Principles of equivalence, Eötvös experiments, and gravitational red-shift experiments: The free fall of electromagnetic systems to post-post-Coulombian order

Abstract

We analyze free fall in an external static gravitational field of a composite test body consisting of electromagnetically interacting charged particles. The computation employs the formalism developed by Lightman and Lee (LL) to encompass a wide class of metric and nonmetric theories of gravitation. By working to "post-Coulombian" order [$O\left(\frac{g{v}^2}{c^2}\right)\sim O\left(\frac{g{e}^2}{\mathrm{mr}{c}^2}\right)$, where $g$ is the acceleration of gravity and $v$, $e$, $m$, and $r$ are the velocity, charge, mass, and separation of the charged particles], LL found violations of the composition independence of free fall (weak equivalence principle) predicted by nonmetric theories of gravity that depend on the electrostatic structure of the body.

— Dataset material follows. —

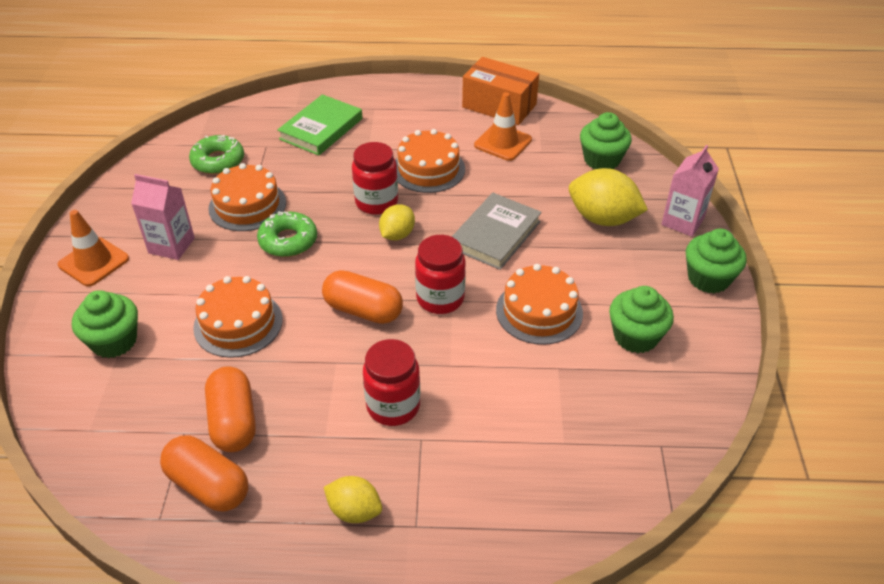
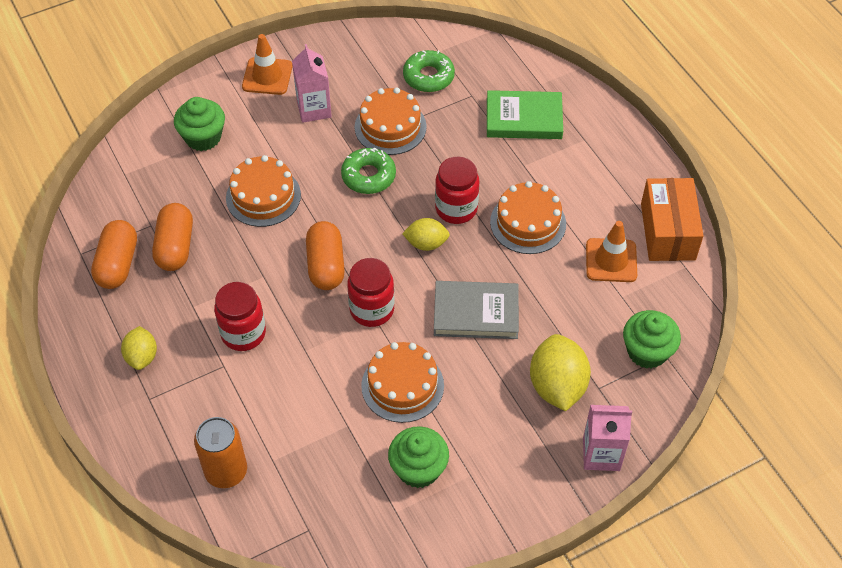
camera: 60 degrees right, 10 degrees up
orange capsule [205,366,256,452] -> orange capsule turned 45 degrees counterclockwise [152,203,193,271]
green cupcake [686,229,747,293] -> none
none -> orange can [194,417,247,488]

We extend their calculation to "post-post-Coulombian" order [$O\left(\frac{g{v}^4}{c^4}\right)\sim O\left(\frac{g{v}^2{e}^2}{\mathrm{mr}{c}^4}\right)\sim O\left(\frac{g{e}^4}{m^2{r}^2{c}^4}\right)$] and find violations that depend on the magnetostatic structure of the body. We show that results from the current generation of Eötvös experiments when combined with our estimates for nuclear magnetostatic energies yield an upper limit on the nonmetric parameter $\left|{\Lambda }_0\right|<\mathrm{}6\mathrm{}\times {10}^{-6\mathrm{}}$ (${\Lambda }_0=0\mathrm{}$ in all metric theories of gravity). The Lightman-Lee analysis did not constrain this parameter strongly. This limit is significantly tighter than that provided by the SAO-NASA hydrogen-maser rocket gravitational red-shift experiment, performed in 1976. We also discuss possible tests of other nonmetric parameters by improved Eötvös experiments.